The research site is located 35 kilometres north of Fort McMurray on two watersheds, part of a 3,400-hectare stretch of permanently reclaimed land at Syncrude’s Mildred Lake facility. It will also include new reclaimed areas, one of which features a 17-hectare fen pilot project that represents the oil sands industry’s first attempt at creating a wetland from the ground up.
“By exploring the magnitude, rate, pathway and chemistry of groundwater in reclaimed areas, we hope to provide oil sands developers like Syncrude with the information and tools they need to create new landscapes that are sustainable and capable of supporting natural processes,” he explained.
Building on a Solid Reputation
Barbour often reminds young engineers that research requires co-operative relationships among government, industry and university, as well as among scientists, engineers, graduate students and industry representatives. “For example, when we first established our research sites in the 1990s, it didn’t take long to realize that while we worked in civil and hydrological engineering, there were many other interesting questions that needed answering. We needed to expand our collaboration, so we reached out to others.”

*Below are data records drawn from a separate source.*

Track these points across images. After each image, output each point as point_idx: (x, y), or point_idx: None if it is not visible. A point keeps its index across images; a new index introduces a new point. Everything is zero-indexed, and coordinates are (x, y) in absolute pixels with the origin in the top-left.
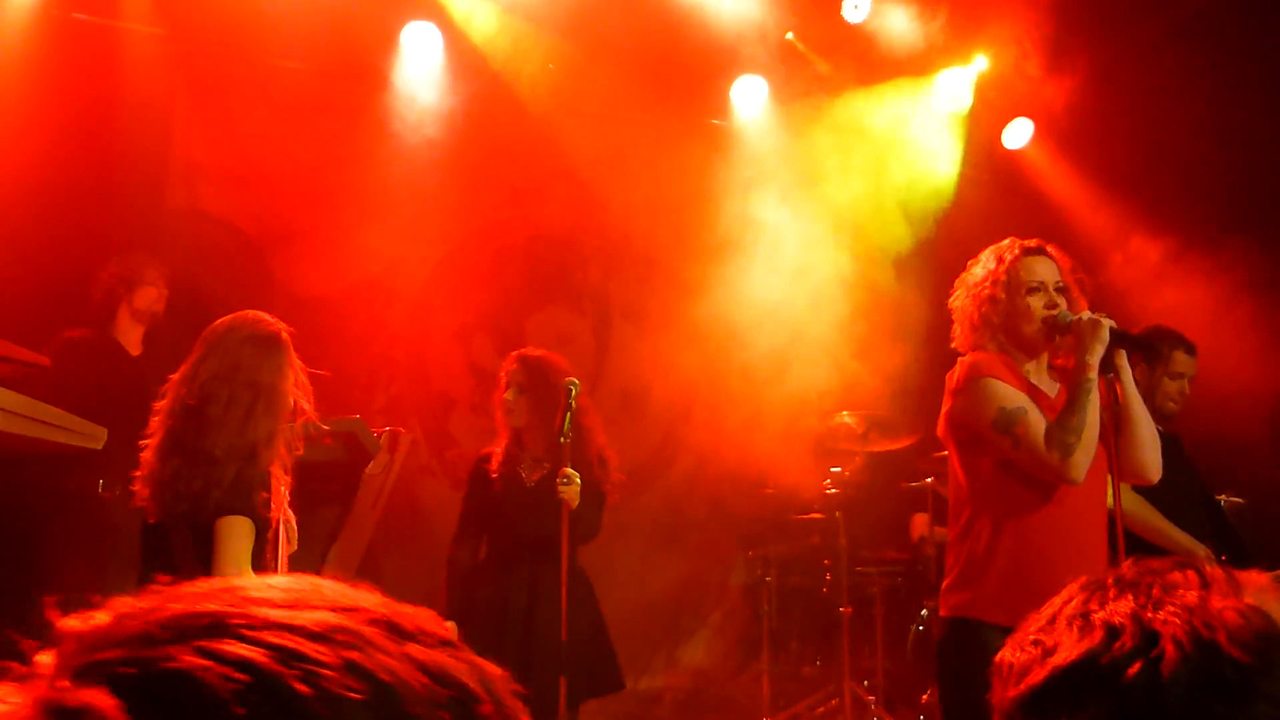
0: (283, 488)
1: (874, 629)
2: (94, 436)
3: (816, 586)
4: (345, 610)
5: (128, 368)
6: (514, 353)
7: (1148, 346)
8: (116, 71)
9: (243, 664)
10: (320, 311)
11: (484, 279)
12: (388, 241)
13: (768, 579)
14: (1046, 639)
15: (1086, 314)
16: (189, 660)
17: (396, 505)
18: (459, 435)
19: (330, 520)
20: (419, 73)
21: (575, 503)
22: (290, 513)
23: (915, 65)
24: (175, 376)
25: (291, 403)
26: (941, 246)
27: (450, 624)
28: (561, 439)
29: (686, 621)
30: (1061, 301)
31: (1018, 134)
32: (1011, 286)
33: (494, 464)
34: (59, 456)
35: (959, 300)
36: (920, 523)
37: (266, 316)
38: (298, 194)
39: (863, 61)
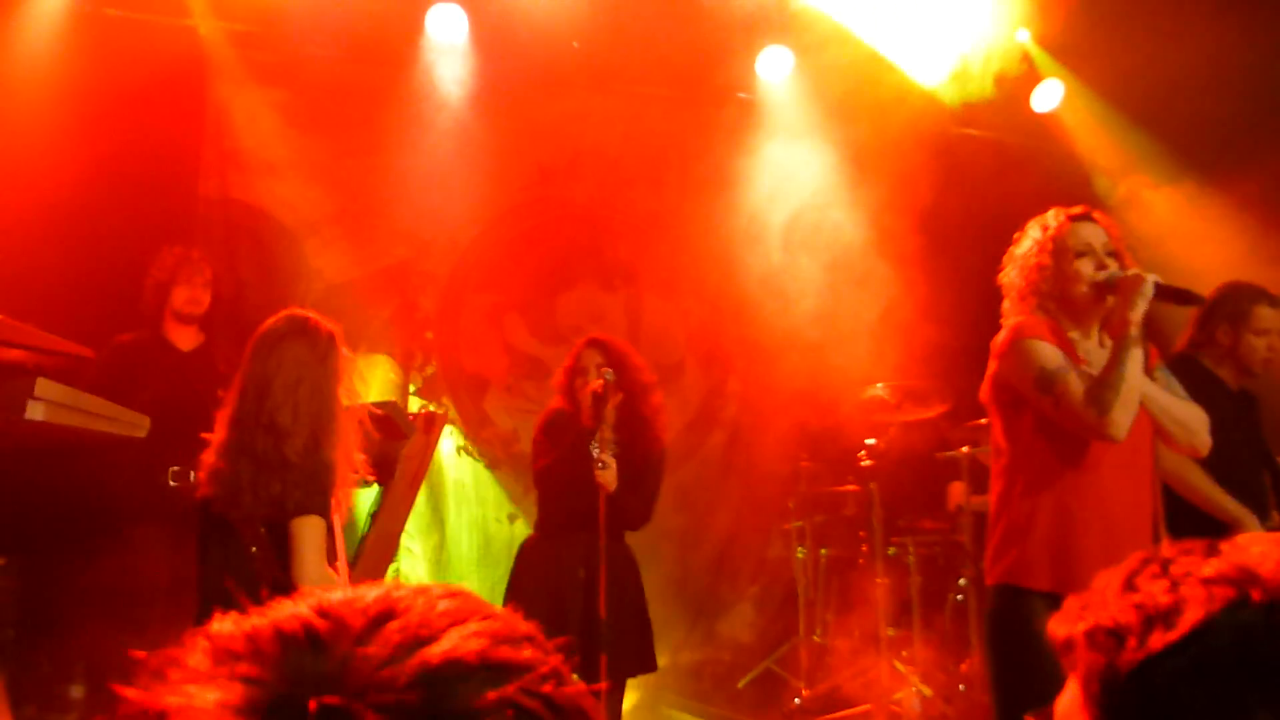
0: (350, 476)
1: (911, 599)
2: (137, 425)
3: (853, 558)
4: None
5: (177, 365)
6: (589, 336)
7: (1194, 299)
8: (148, 65)
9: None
10: (353, 295)
11: (515, 259)
12: (418, 224)
13: (804, 552)
14: (1149, 602)
15: (1131, 270)
16: None
17: (432, 485)
18: (493, 415)
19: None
20: (444, 55)
21: (613, 486)
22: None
23: (946, 31)
24: (236, 378)
25: (345, 399)
26: (974, 214)
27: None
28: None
29: (724, 595)
30: (1111, 264)
31: (1048, 96)
32: (1059, 252)
33: (566, 429)
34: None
35: (1007, 275)
36: (957, 492)
37: (316, 316)
38: (328, 179)
39: (891, 29)
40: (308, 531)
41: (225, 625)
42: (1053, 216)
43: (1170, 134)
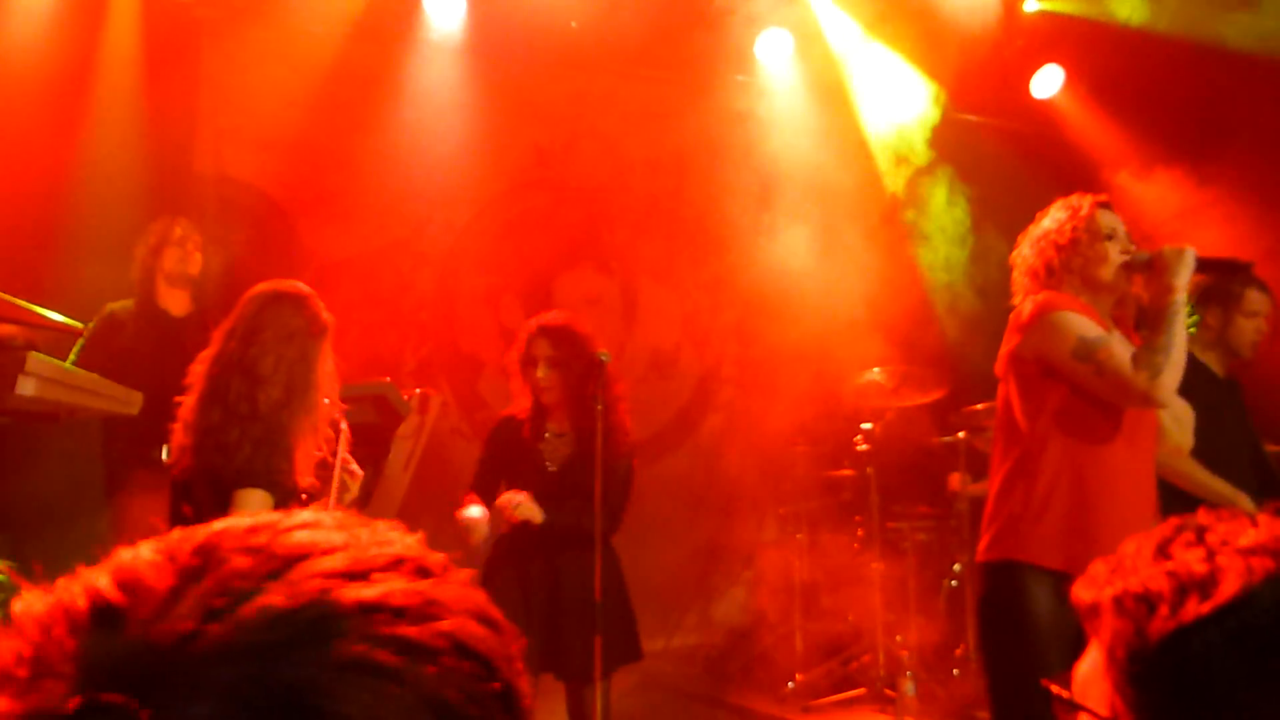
0: (317, 451)
1: (906, 584)
2: (129, 402)
3: (848, 542)
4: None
5: (170, 331)
6: (534, 324)
7: (1232, 270)
8: (142, 39)
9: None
10: (348, 275)
11: (511, 240)
12: (414, 204)
13: (800, 536)
14: (1183, 570)
15: (1166, 246)
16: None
17: (427, 467)
18: (489, 397)
19: (363, 483)
20: (442, 34)
21: (538, 519)
22: (353, 463)
23: (943, 15)
24: (217, 333)
25: (327, 373)
26: (971, 198)
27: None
28: (597, 406)
29: (719, 579)
30: (1134, 247)
31: (1047, 82)
32: (1091, 231)
33: (520, 439)
34: (112, 425)
35: (1023, 253)
36: (954, 478)
37: (304, 287)
38: (324, 158)
39: (889, 12)
40: (246, 503)
41: (26, 606)
42: (1079, 199)
43: (1160, 119)
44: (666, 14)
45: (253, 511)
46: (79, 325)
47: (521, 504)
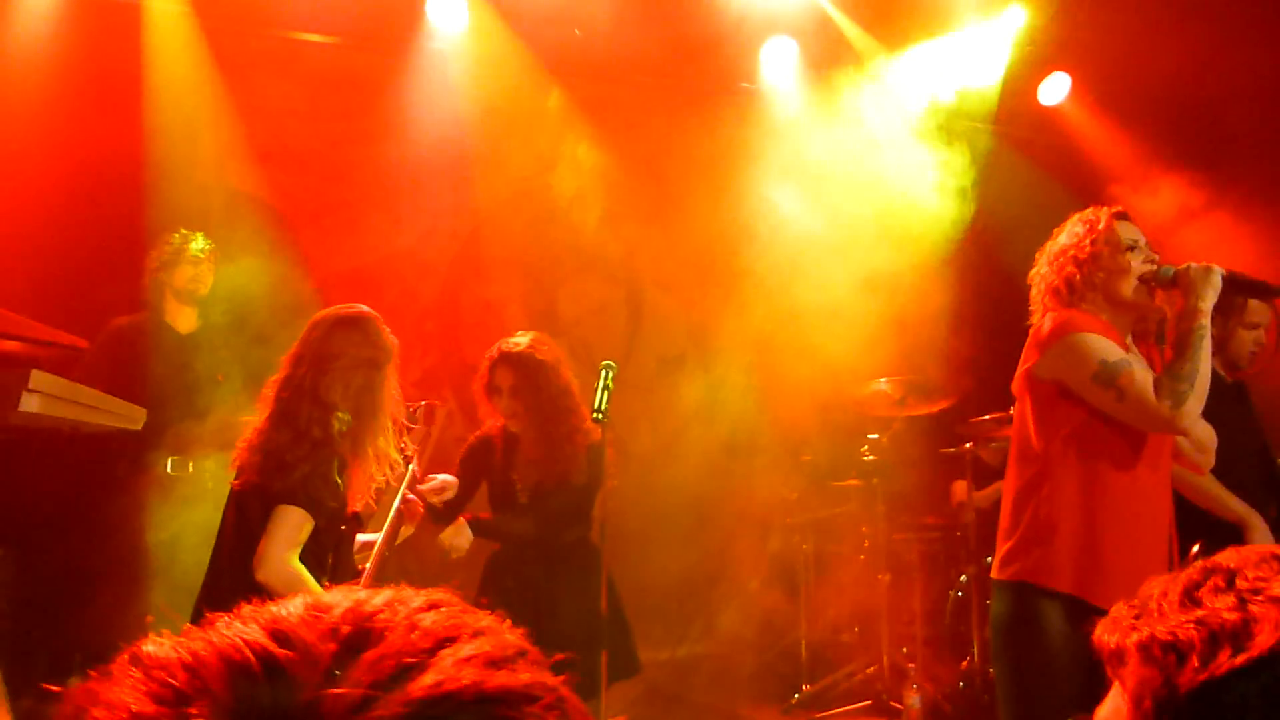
0: (379, 476)
1: (912, 596)
2: (132, 418)
3: (854, 553)
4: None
5: (176, 347)
6: (496, 350)
7: (1265, 290)
8: (144, 51)
9: None
10: (352, 286)
11: (515, 250)
12: (418, 214)
13: (805, 546)
14: (1213, 619)
15: (1193, 264)
16: None
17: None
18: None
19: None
20: (444, 43)
21: (464, 549)
22: (412, 496)
23: (948, 21)
24: (286, 358)
25: (392, 399)
26: (979, 208)
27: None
28: (597, 416)
29: (723, 589)
30: (1156, 258)
31: (1054, 89)
32: (1112, 244)
33: (493, 463)
34: (124, 437)
35: (1041, 271)
36: (960, 488)
37: (369, 311)
38: (326, 169)
39: (894, 19)
40: (285, 519)
41: (161, 648)
42: (1096, 212)
43: (1171, 127)
44: (671, 21)
45: (288, 527)
46: (83, 342)
47: (455, 547)
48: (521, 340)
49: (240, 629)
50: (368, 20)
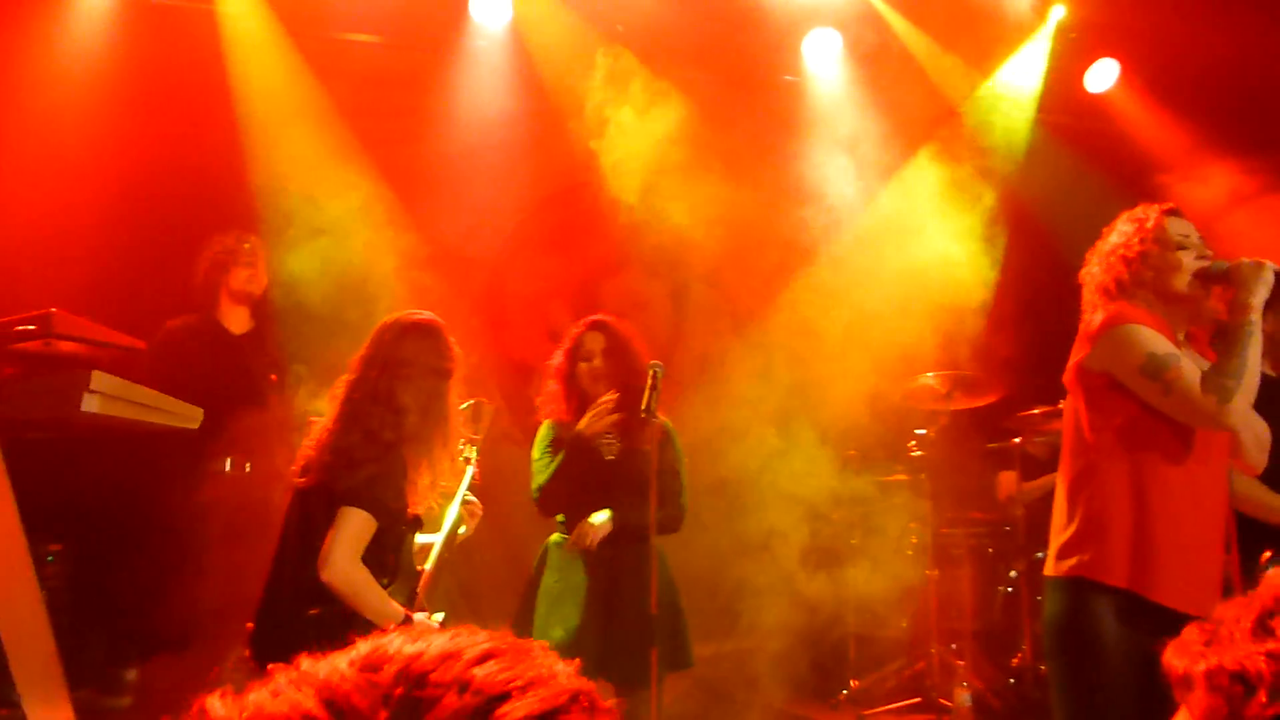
0: (441, 481)
1: (960, 591)
2: (189, 417)
3: (901, 548)
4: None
5: (230, 348)
6: (591, 319)
7: None
8: (196, 52)
9: None
10: (397, 282)
11: (559, 245)
12: (463, 211)
13: (852, 541)
14: None
15: (1245, 259)
16: None
17: (477, 472)
18: (539, 402)
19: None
20: (489, 40)
21: (596, 540)
22: (474, 501)
23: (993, 11)
24: (355, 361)
25: (455, 407)
26: (1028, 198)
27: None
28: (644, 414)
29: (769, 584)
30: (1209, 254)
31: (1101, 76)
32: (1162, 241)
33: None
34: (179, 436)
35: (1092, 270)
36: (1007, 481)
37: (436, 319)
38: (374, 166)
39: (938, 9)
40: (350, 521)
41: (223, 709)
42: (1145, 209)
43: (1223, 112)
44: (713, 16)
45: (353, 529)
46: (140, 343)
47: (589, 533)
48: (613, 317)
49: (294, 697)
50: (412, 19)
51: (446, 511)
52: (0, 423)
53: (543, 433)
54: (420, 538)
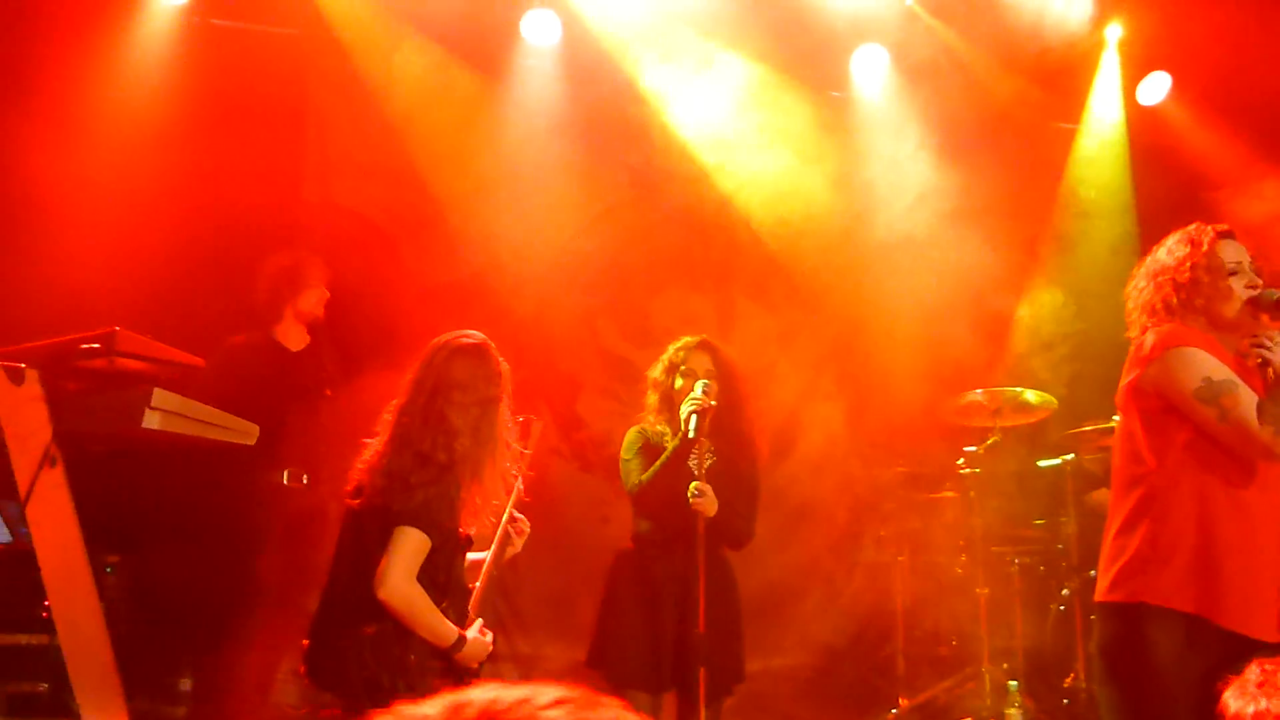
0: (493, 500)
1: (1012, 610)
2: (246, 433)
3: (950, 566)
4: None
5: (289, 365)
6: (692, 339)
7: None
8: (253, 72)
9: None
10: (449, 298)
11: (607, 262)
12: (512, 228)
13: (900, 558)
14: None
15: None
16: None
17: (527, 489)
18: (587, 418)
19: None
20: (539, 60)
21: (711, 512)
22: (521, 519)
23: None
24: (406, 383)
25: (505, 426)
26: (1078, 213)
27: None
28: (690, 434)
29: (817, 599)
30: (1260, 282)
31: (1154, 89)
32: (1213, 269)
33: (658, 447)
34: (233, 451)
35: (1141, 286)
36: (1061, 500)
37: (484, 339)
38: (425, 183)
39: (989, 26)
40: (406, 541)
41: None
42: (1199, 231)
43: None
44: (759, 32)
45: (409, 549)
46: (200, 361)
47: (706, 495)
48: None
49: None
50: (464, 38)
51: (496, 530)
52: (63, 437)
53: (632, 436)
54: (470, 555)
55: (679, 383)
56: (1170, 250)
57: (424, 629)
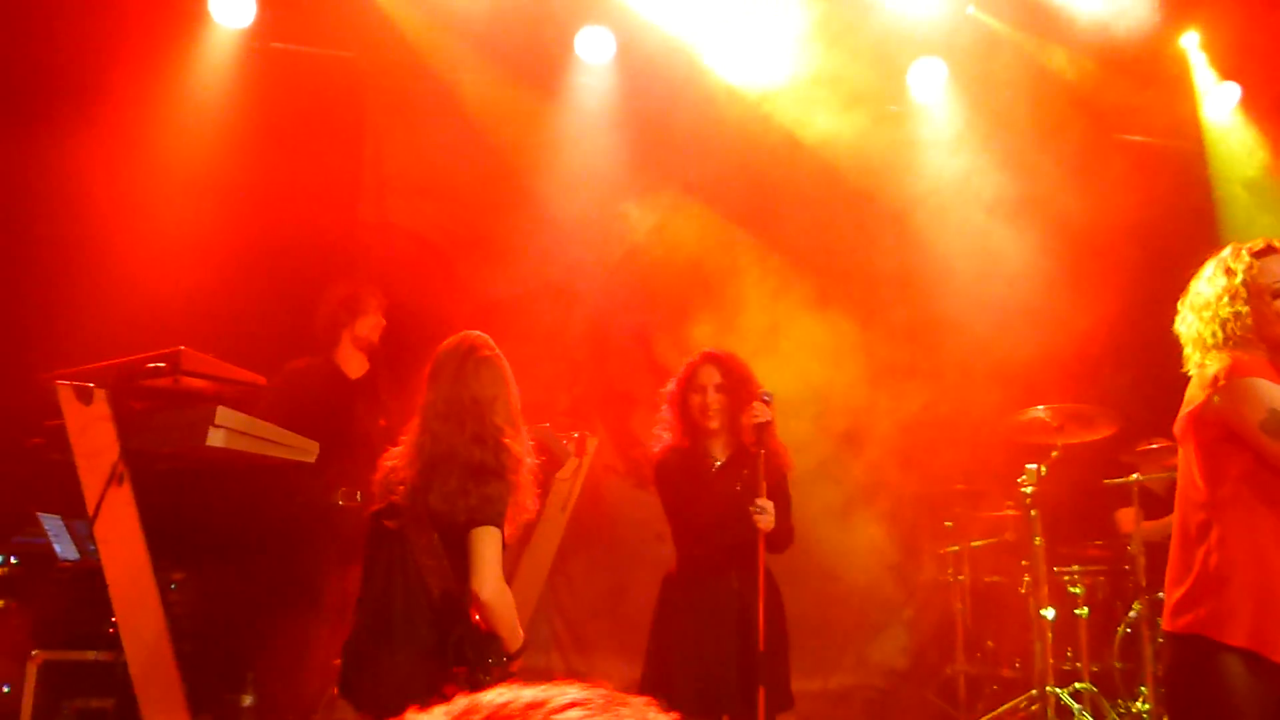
0: (530, 504)
1: (1076, 630)
2: (307, 451)
3: (1013, 585)
4: None
5: (346, 391)
6: (700, 354)
7: None
8: (311, 95)
9: None
10: (504, 316)
11: (661, 278)
12: (567, 245)
13: (961, 577)
14: None
15: None
16: None
17: (582, 505)
18: (641, 434)
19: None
20: (593, 77)
21: (770, 527)
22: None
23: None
24: (427, 386)
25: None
26: (1142, 227)
27: None
28: (760, 451)
29: (876, 619)
30: None
31: (1221, 101)
32: (1253, 295)
33: (692, 468)
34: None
35: (1186, 323)
36: (1125, 519)
37: (489, 340)
38: (480, 202)
39: (1053, 34)
40: (487, 541)
41: None
42: (1232, 257)
43: None
44: (815, 46)
45: (493, 548)
46: (262, 379)
47: (767, 512)
48: (724, 350)
49: None
50: (520, 57)
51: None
52: (130, 455)
53: (663, 458)
54: None
55: (694, 399)
56: (1209, 280)
57: (506, 628)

Today, this group of “others” includes Jim Hendry (geology) and Bing Si (soil science) from the U of S, Garth van der Kamp and Len Wassenaar from Environment Canada, and Carl Mendoza and Kevin Devito from the University of Alberta.
Over the years, Barbour and his research colleagues have introduced a number of engineering alumni to the oil sands industry. “When you talk about mine closure and research in the oil sands industry, you find the U of S has a very strong reputation,” he said. “People seem to love our graduates. I don’t know how many times I’ve had people from industry say to me, ‘we sure like the engineers you put out’. It’s primarily because we get great kids to start with, but the university also does well with building the relationship and turning out students who know how to behave as professionals.”
Barbour knows firsthand the difference U of S engineering alumni can make in the mine reclamation field. As the new research chair, he is anticipating that between six and eight graduate students, post docs and undergraduates will be joining his team of collaborators as part of a “Fellowship of the Ring” as they set out to explore the paths from Mordor to the Shire.
Bill’s Lake, a reclaimed wetland on a former Syncrude mine site, is named after the late Bill Stolte, a U of S hydrologist.